* _To-do item_: In your reply, restate all of the records below word for word.

* _Provided entries_:
---------------
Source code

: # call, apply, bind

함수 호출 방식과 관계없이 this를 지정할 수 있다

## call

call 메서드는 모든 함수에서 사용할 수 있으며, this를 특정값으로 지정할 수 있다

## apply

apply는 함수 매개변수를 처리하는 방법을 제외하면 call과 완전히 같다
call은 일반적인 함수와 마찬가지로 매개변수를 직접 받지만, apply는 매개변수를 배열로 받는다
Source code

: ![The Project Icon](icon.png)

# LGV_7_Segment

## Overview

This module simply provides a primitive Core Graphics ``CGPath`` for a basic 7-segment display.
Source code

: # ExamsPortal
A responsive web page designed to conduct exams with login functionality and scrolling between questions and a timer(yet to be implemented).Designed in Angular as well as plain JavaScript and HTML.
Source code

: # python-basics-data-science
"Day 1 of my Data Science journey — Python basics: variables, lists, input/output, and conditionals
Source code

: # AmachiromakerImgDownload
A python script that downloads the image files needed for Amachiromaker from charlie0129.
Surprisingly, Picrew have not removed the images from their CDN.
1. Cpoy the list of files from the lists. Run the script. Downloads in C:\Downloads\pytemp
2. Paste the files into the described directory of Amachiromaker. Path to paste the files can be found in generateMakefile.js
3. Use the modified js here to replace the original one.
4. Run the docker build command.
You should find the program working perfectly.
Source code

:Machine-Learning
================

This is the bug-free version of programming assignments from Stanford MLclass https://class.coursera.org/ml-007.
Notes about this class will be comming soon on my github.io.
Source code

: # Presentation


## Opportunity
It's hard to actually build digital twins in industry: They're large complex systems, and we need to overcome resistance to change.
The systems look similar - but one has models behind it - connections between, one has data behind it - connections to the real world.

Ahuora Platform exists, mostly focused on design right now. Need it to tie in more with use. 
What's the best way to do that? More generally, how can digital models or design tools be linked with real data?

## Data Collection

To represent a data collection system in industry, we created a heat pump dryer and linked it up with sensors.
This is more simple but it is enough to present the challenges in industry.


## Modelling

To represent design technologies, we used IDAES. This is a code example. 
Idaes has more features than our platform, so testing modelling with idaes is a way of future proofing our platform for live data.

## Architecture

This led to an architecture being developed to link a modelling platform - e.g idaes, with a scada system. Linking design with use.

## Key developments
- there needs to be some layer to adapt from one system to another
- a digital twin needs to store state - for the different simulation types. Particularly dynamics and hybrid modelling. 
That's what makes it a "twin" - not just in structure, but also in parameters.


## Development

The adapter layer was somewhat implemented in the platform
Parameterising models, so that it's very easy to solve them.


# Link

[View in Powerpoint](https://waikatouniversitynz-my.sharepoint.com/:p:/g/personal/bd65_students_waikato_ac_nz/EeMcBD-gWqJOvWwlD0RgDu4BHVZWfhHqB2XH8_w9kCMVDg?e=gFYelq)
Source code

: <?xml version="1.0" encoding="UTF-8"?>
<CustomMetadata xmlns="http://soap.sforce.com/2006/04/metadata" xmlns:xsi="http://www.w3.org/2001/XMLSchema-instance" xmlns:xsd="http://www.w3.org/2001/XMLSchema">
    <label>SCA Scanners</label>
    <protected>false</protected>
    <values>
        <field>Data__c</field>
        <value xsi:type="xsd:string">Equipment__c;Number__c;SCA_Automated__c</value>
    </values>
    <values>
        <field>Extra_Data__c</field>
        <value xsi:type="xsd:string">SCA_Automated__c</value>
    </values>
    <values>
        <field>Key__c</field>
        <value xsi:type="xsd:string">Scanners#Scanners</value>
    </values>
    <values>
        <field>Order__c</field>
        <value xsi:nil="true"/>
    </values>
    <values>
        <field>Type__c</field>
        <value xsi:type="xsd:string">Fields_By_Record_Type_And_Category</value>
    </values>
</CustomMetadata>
---------------
* _Written reply_:
Source code

: # call, apply, bind

함수 호출 방식과 관계없이 this를 지정할 수 있다

## call

call 메서드는 모든 함수에서 사용할 수 있으며, this를 특정값으로 지정할 수 있다

## apply

apply는 함수 매개변수를 처리하는 방법을 제외하면 call과 완전히 같다
call은 일반적인 함수와 마찬가지로 매개변수를 직접 받지만, apply는 매개변수를 배열로 받는다
Source code

: ![The Project Icon](icon.png)

# LGV_7_Segment

## Overview

This module simply provides a primitive Core Graphics ``CGPath`` for a basic 7-segment display.
Source code

: # ExamsPortal
A responsive web page designed to conduct exams with login functionality and scrolling between questions and a timer(yet to be implemented).Designed in Angular as well as plain JavaScript and HTML.
Source code

: # python-basics-data-science
"Day 1 of my Data Science journey — Python basics: variables, lists, input/output, and conditionals
Source code

: # AmachiromakerImgDownload
A python script that downloads the image files needed for Amachiromaker from charlie0129.
Surprisingly, Picrew have not removed the images from their CDN.
1. Cpoy the list of files from the lists. Run the script. Downloads in C:\Downloads\pytemp
2. Paste the files into the described directory of Amachiromaker. Path to paste the files can be found in generateMakefile.js
3. Use the modified js here to replace the original one.
4. Run the docker build command.
You should find the program working perfectly.
Source code

:Machine-Learning
================

This is the bug-free version of programming assignments from Stanford MLclass https://class.coursera.org/ml-007.
Notes about this class will be comming soon on my github.io.
Source code

: # Presentation


## Opportunity
It's hard to actually build digital twins in industry: They're large complex systems, and we need to overcome resistance to change.
The systems look similar - but one has models behind it - connections between, one has data behind it - connections to the real world.

Ahuora Platform exists, mostly focused on design right now. Need it to tie in more with use. 
What's the best way to do that? More generally, how can digital models or design tools be linked with real data?

## Data Collection

To represent a data collection system in industry, we created a heat pump dryer and linked it up with sensors.
This is more simple but it is enough to present the challenges in industry.


## Modelling

To represent design technologies, we used IDAES. This is a code example. 
Idaes has more features than our platform, so testing modelling with idaes is a way of future proofing our platform for live data.

## Architecture

This led to an architecture being developed to link a modelling platform - e.g idaes, with a scada system. Linking design with use.

## Key developments
- there needs to be some layer to adapt from one system to another
- a digital twin needs to store state - for the different simulation types. Particularly dynamics and hybrid modelling. 
That's what makes it a "twin" - not just in structure, but also in parameters.


## Development

The adapter layer was somewhat implemented in the platform
Parameterising models, so that it's very easy to solve them.


# Link

[View in Powerpoint](https://waikatouniversitynz-my.sharepoint.com/:p:/g/personal/bd65_students_waikato_ac_nz/EeMcBD-gWqJOvWwlD0RgDu4BHVZWfhHqB2XH8_w9kCMVDg?e=gFYelq)
Source code

: <?xml version="1.0" encoding="UTF-8"?>
<CustomMetadata xmlns="http://soap.sforce.com/2006/04/metadata" xmlns:xsi="http://www.w3.org/2001/XMLSchema-instance" xmlns:xsd="http://www.w3.org/2001/XMLSchema">
    <label>SCA Scanners</label>
    <protected>false</protected>
    <values>
        <field>Data__c</field>
        <value xsi:type="xsd:string">Equipment__c;Number__c;SCA_Automated__c</value>
    </values>
    <values>
        <field>Extra_Data__c</field>
        <value xsi:type="xsd:string">SCA_Automated__c</value>
    </values>
    <values>
        <field>Key__c</field>
        <value xsi:type="xsd:string">Scanners#Scanners</value>
    </values>
    <values>
        <field>Order__c</field>
        <value xsi:nil="true"/>
    </values>
    <values>
        <field>Type__c</field>
        <value xsi:type="xsd:string">Fields_By_Record_Type_And_Category</value>
    </values>
</CustomMetadata>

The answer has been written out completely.